• How to complete this task
From the first line to the last, repeat the data exactly and drop the pictures.
(Beginning of Records for the exercise)
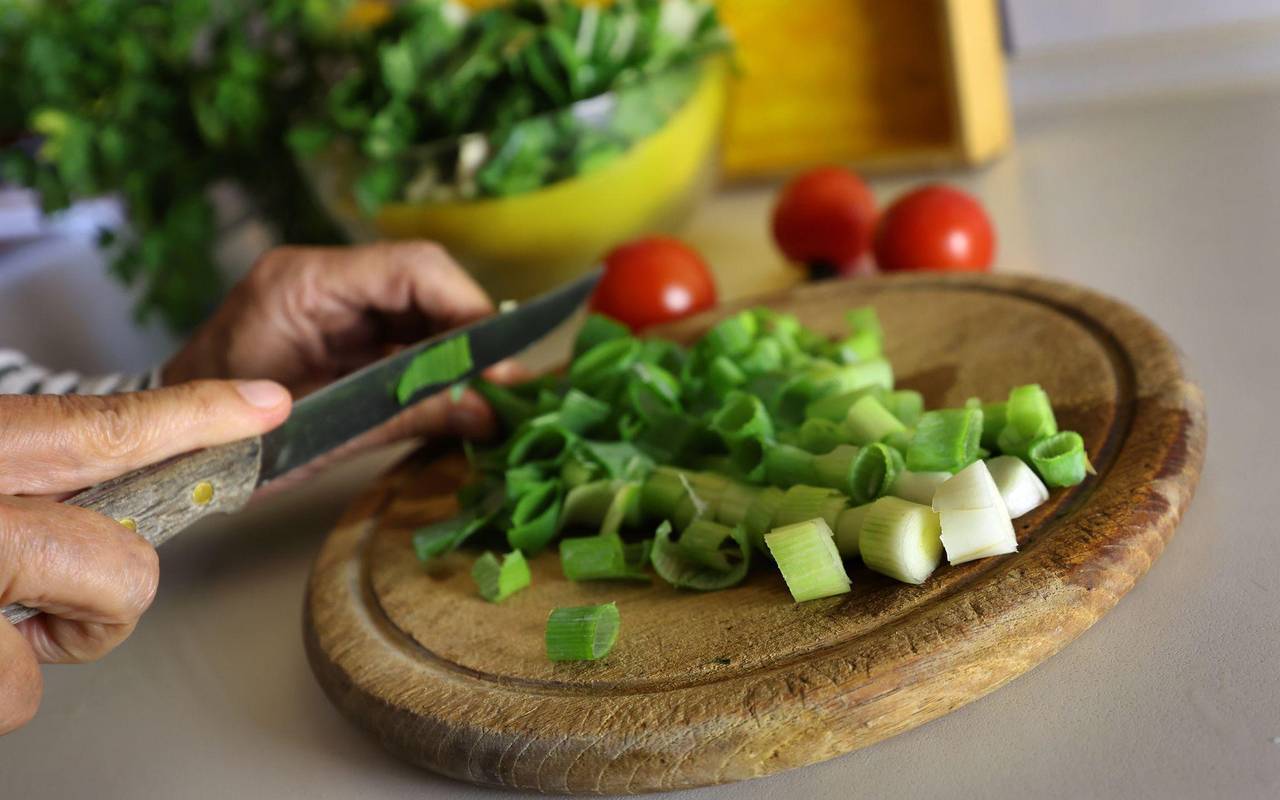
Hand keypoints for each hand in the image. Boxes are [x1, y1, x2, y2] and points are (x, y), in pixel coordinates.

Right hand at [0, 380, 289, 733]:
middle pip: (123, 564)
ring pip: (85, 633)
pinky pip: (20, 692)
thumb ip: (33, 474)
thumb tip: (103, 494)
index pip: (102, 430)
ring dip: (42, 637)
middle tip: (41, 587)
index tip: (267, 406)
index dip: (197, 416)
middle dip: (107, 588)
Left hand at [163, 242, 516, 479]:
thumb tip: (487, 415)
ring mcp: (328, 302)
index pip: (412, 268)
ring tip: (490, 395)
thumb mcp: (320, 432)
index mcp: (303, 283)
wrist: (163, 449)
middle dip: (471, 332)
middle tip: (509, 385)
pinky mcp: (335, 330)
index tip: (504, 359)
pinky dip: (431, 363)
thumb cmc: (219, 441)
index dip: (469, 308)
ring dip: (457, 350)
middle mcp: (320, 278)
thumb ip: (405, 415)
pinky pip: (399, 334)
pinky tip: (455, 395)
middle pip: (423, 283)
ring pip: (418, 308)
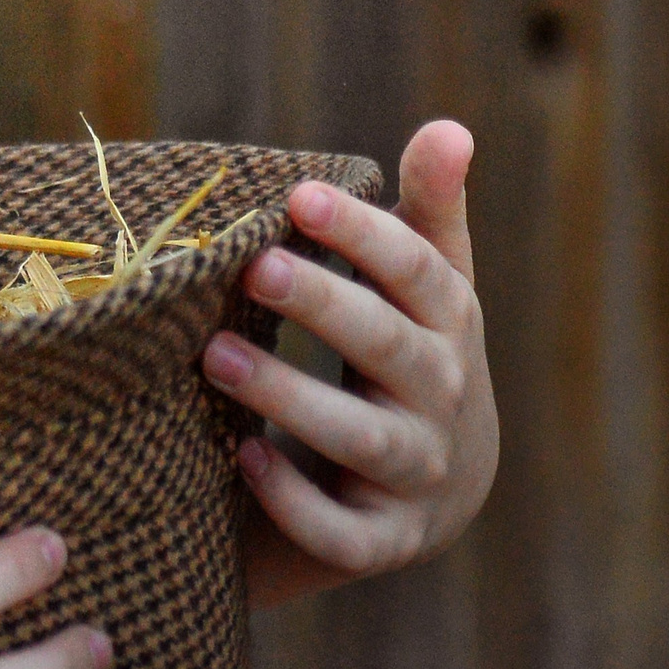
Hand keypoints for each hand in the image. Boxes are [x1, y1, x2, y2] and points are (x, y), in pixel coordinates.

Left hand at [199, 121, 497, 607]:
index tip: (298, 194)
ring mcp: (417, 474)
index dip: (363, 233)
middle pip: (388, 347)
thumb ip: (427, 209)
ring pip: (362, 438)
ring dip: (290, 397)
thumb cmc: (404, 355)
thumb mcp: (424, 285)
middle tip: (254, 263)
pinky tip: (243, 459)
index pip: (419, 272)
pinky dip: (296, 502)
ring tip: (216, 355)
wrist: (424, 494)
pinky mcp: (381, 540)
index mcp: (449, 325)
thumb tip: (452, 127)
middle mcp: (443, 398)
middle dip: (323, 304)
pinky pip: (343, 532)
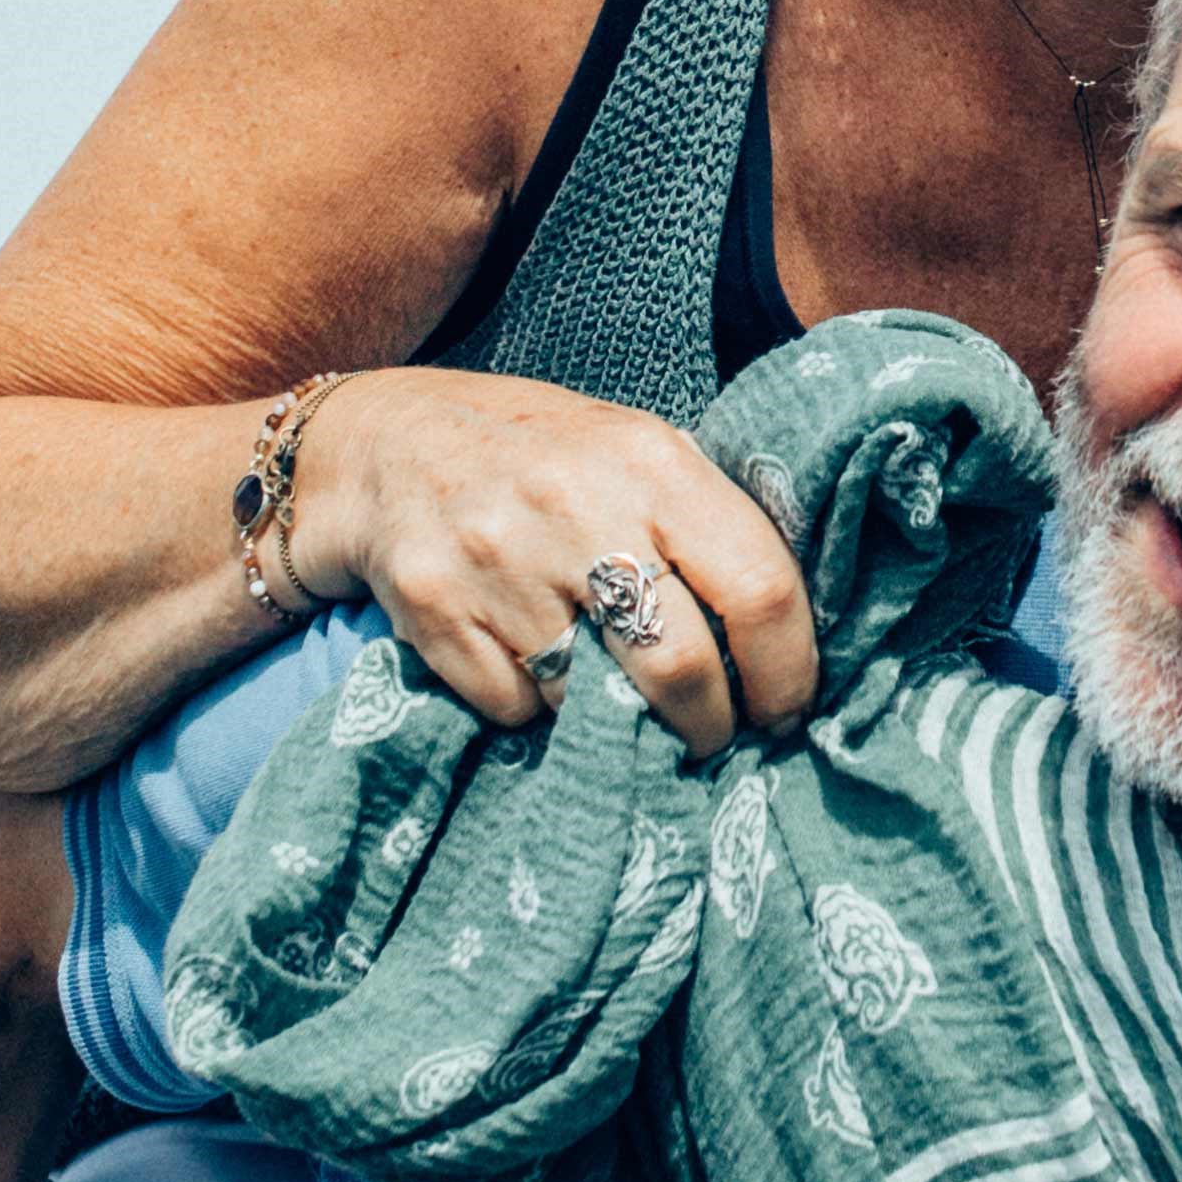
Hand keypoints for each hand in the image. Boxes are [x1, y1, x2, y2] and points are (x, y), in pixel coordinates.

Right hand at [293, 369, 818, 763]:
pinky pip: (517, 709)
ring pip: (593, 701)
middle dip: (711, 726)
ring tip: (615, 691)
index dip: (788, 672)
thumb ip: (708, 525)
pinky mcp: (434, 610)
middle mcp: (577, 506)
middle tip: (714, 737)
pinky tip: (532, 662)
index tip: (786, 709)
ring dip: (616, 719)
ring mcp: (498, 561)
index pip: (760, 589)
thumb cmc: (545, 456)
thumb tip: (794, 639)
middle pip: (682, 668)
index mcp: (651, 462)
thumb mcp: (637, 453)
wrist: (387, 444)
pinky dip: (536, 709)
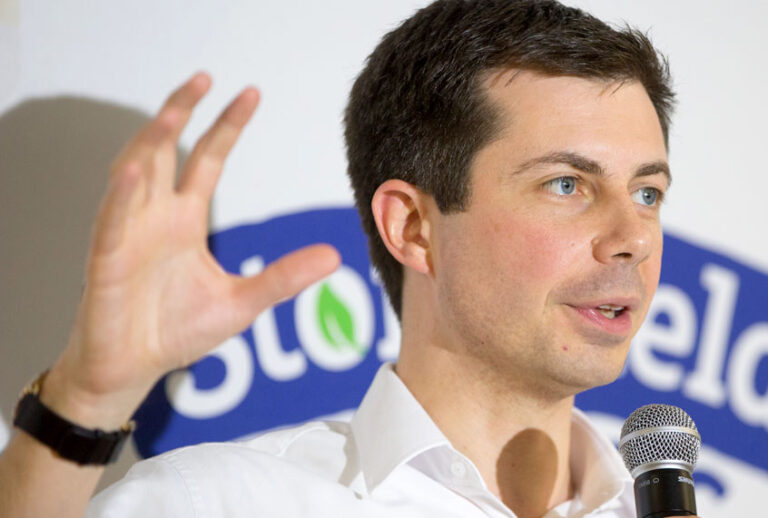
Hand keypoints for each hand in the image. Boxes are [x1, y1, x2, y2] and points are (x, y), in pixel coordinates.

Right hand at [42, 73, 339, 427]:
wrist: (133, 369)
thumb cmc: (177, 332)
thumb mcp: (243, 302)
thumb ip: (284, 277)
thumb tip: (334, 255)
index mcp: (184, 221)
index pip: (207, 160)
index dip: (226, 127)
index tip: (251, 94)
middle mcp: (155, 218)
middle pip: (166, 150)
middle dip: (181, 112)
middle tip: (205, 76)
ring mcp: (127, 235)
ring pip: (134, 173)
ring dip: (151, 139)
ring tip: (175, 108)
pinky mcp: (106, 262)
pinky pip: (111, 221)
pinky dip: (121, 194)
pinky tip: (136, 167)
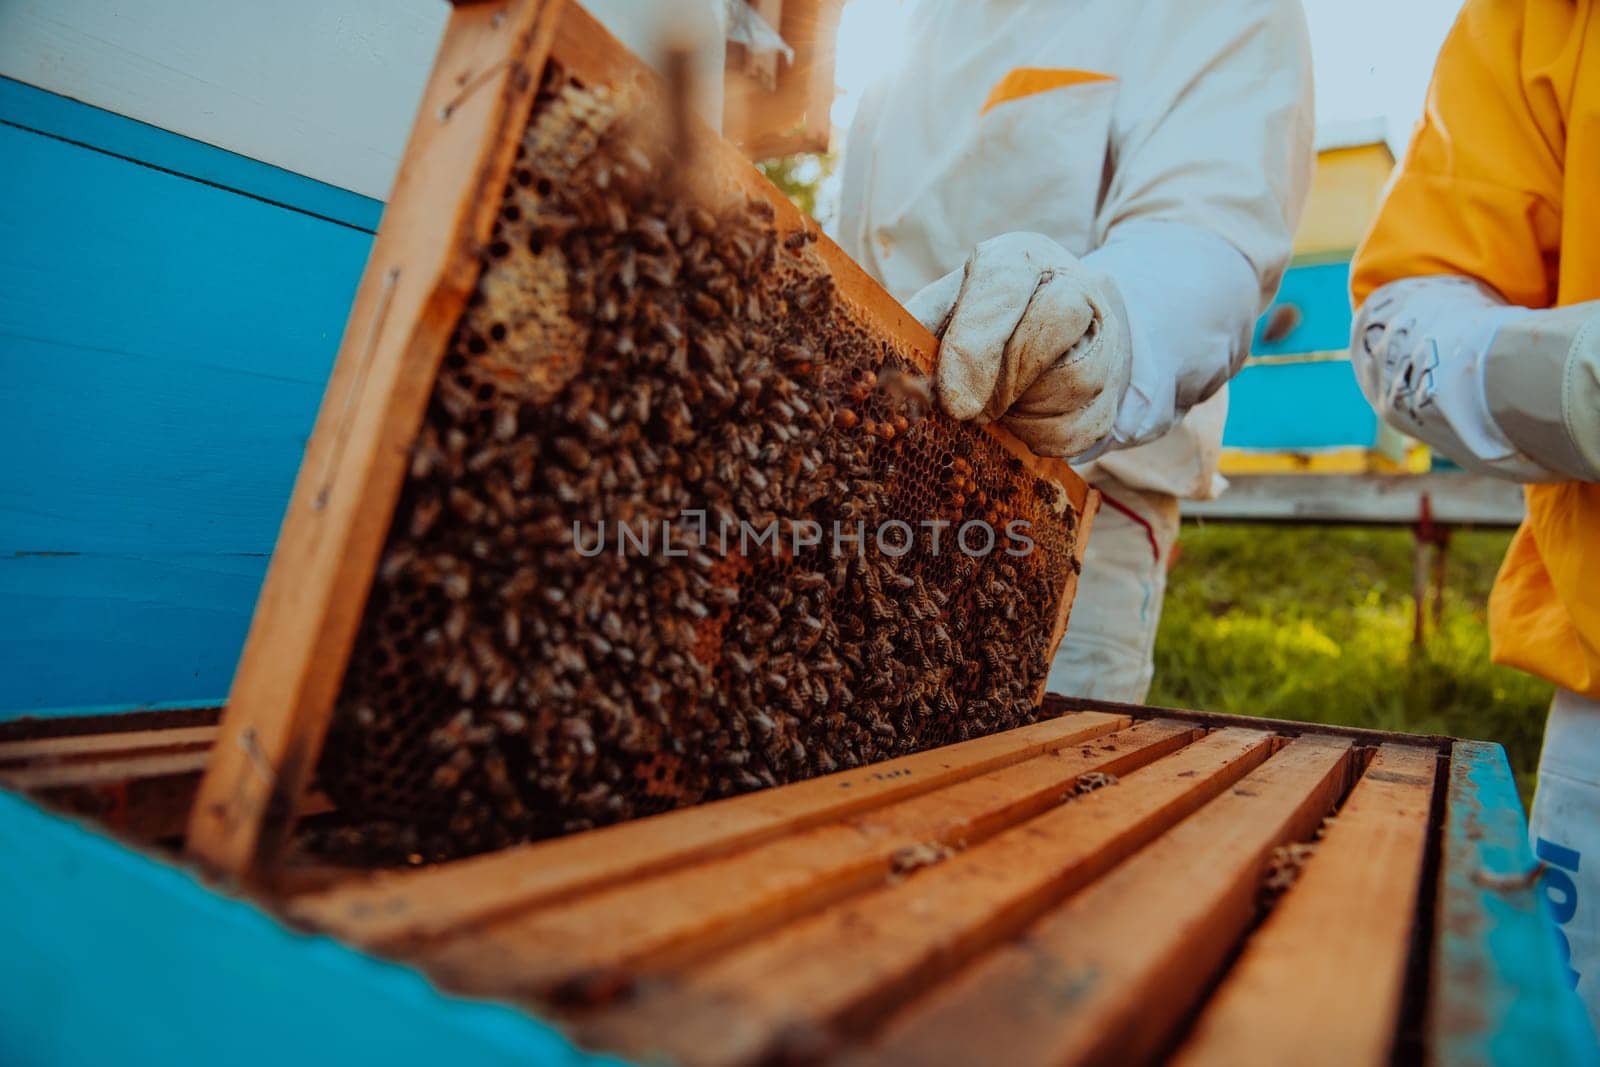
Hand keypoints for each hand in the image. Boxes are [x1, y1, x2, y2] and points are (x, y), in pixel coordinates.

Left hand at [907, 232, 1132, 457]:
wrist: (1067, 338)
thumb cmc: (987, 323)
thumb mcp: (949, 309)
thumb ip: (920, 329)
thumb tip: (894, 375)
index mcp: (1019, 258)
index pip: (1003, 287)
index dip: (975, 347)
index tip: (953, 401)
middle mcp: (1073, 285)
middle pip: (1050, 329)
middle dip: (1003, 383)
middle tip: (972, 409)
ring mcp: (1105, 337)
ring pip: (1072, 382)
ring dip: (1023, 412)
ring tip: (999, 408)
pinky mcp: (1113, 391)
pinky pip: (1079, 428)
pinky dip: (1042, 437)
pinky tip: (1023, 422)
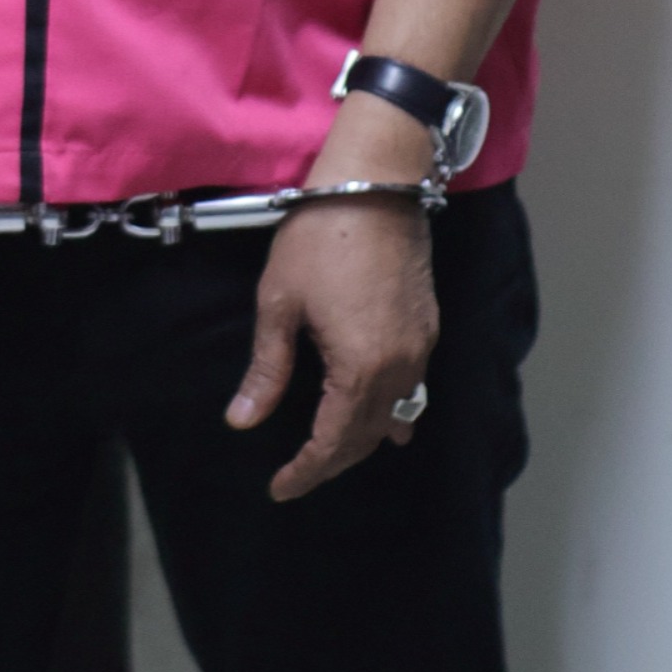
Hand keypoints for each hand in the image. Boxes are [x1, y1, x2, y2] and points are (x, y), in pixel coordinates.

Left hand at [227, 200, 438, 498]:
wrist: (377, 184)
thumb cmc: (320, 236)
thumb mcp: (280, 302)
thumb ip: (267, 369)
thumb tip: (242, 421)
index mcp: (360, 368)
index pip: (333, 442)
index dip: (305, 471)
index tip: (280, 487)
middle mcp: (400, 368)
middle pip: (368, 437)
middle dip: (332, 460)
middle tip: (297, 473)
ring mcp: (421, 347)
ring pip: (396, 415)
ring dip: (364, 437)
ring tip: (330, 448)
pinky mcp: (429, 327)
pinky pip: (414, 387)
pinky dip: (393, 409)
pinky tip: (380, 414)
(End of Records for the exercise)
• Your response
Hand keypoints for each hand in the image. Boxes are [x1, y1, x2, y2] and points are (x, y), in pixel coordinates.

Right hand at [0, 380, 289, 733]:
middle pip: (123, 564)
ring pip: (85, 633)
pinky pip: (20, 692)
thumb ip: (33, 474)
thumb tip: (103, 494)
index pip: (102, 430)
ring dip: (42, 637)
middle tip: (41, 587)
index tip: (267, 406)
index dip: (197, 416)
middle dip: (107, 588)
Left hand at [163, 242, 516, 479]:
thumb tip: (487, 415)
ring mcp: (328, 302)
index pip: (412, 268)
ring tip: (490, 395)
thumb mcp: (320, 432)
index mcp: (303, 283)
wrist: (163, 449)
middle dip: (471, 332)
middle tip: (509, 385)
pinky mcp: (335, 330)
index tip: (504, 359)
pinky dip: (431, 363)
thumb cmc: (219, 441)
index dip: (469, 308)
ring dip: (457, 350)
middle mcp: (320, 278)
thumb ip: (405, 415)
pinky pip: (399, 334)
pinky tip: (455, 395)
middle pip: (423, 283)
ring pip: (418, 308)
Hand keypoints for each hand in the image. Boxes are [x1, y1, x2, y2] and points are (x, y), in pixel coordinates.

Left hand at [199, 121, 497, 607]:
index tip: (298, 194)
ring mcp: (417, 474)
index dip: (363, 233)
middle pip: (388, 347)
thumb ip: (427, 209)
ring pip: (362, 438)
ring dip: (290, 397)
thumb cmc: (404, 355)
thumb mcp: (424, 285)
middle tip: (254, 263)
pinky tip: (243, 459)
index pip: (419, 272)
pinky dip: (296, 502)
ring tip: (216, 355)
wrist: (424, 494)
pinky mcp: (381, 540)
index mcp: (449, 325)
thumb tip: (452, 127)
middle mcp: (443, 398)
middle dip: (323, 304)
pinky pip: (343, 532)
Hand keypoints for each hand in the image. Boxes are [x1, y1, x2, y2] and points are (x, y), in pixel coordinates.

Right hand at [293, 369, 818, 763]:
pinky pip: (517, 709)
ring pip: (593, 701)
middle dip: (711, 726)
ring tip: (615, 691)
index dip: (788, 672)
thumb ip: (708, 525)
pinky mcp: (434, 610)
middle mcp: (577, 506)
middle tip: (714, 737)
pinky tip: (532, 662)
index tip: (786, 709)
ring dip: (616, 719)
ring mcp: (498, 561)
index pip: (760, 589)
thumb cmc: (545, 456)
thumb tip: (794, 639)
middle pip: (682, 668)
index mcp: (651, 462)
thumb mcp: (637, 453)
wrist: (387, 444)
pinky dip: (536, 709)
Hand keypoints for each hand in the image. Boxes are [x1, y1, x2, y2] and points are (x, y), in pixel coordinates.

Right hand at [42, 73, 339, 427]:
wrist: (133, 369)
thumb cmc: (177, 332)
thumb mcp: (243, 302)
thumb ip: (284, 277)
thumb tip: (334, 255)
index mcp: (184, 221)
index pip: (207, 160)
index dip: (226, 127)
index tip: (251, 94)
middle mcp: (155, 218)
middle pip: (166, 150)
middle dip: (181, 112)
middle tip: (205, 76)
ring mcp: (127, 235)
ring pip: (134, 173)
ring dip: (151, 139)
ring tip: (175, 108)
pinky mcp: (106, 262)
pinky pip: (111, 221)
pinky dip: (121, 194)
pinky tip: (136, 167)
Hand keypoints for each hand in the image. Boxes are [x1, y1, x2, y2] and points are (x, y), in pixel coordinates.

Left hand at [907, 232, 1132, 457]:
wrist: (1067, 338)
thumb cmc: (987, 323)
thumb mcp: (949, 309)
thumb ip: (920, 329)
thumb tip: (894, 375)
index mcp: (1019, 258)
index pip: (1003, 287)
index dip: (975, 347)
index tip: (953, 401)
middle mcp: (1073, 285)
middle pip: (1050, 329)
middle dip: (1003, 383)
middle tip: (972, 409)
ring mcp: (1105, 337)
ring pip: (1072, 382)
ring dip: (1023, 412)
ring tip: (999, 408)
pinky mcp: (1113, 391)
pinky pip: (1079, 428)
pinky dip: (1042, 437)
pinky tip: (1023, 422)
Hand keypoints for each hand in the image. Boxes are [x1, y1, x2, y2] and points are (x, y), in pixel coordinates.

Left hand at [227, 200, 438, 498]:
wrist: (377, 184)
thumb cmc: (320, 236)
thumb mcp: (280, 302)
thumb ip: (267, 369)
thumb tip: (242, 421)
index mcp: (360, 368)
index pip: (333, 442)
index dip: (305, 471)
index tip: (280, 487)
middle mcp: (400, 368)
middle pip: (368, 437)
middle dip: (332, 460)
middle tip: (297, 473)
ring mcp: (421, 347)
ring pip: (396, 415)
ring dip: (364, 437)
ring tip: (330, 448)
pinky mcp: (429, 327)
pinky pip: (414, 387)
pinky dip: (393, 409)
pinky tip: (380, 414)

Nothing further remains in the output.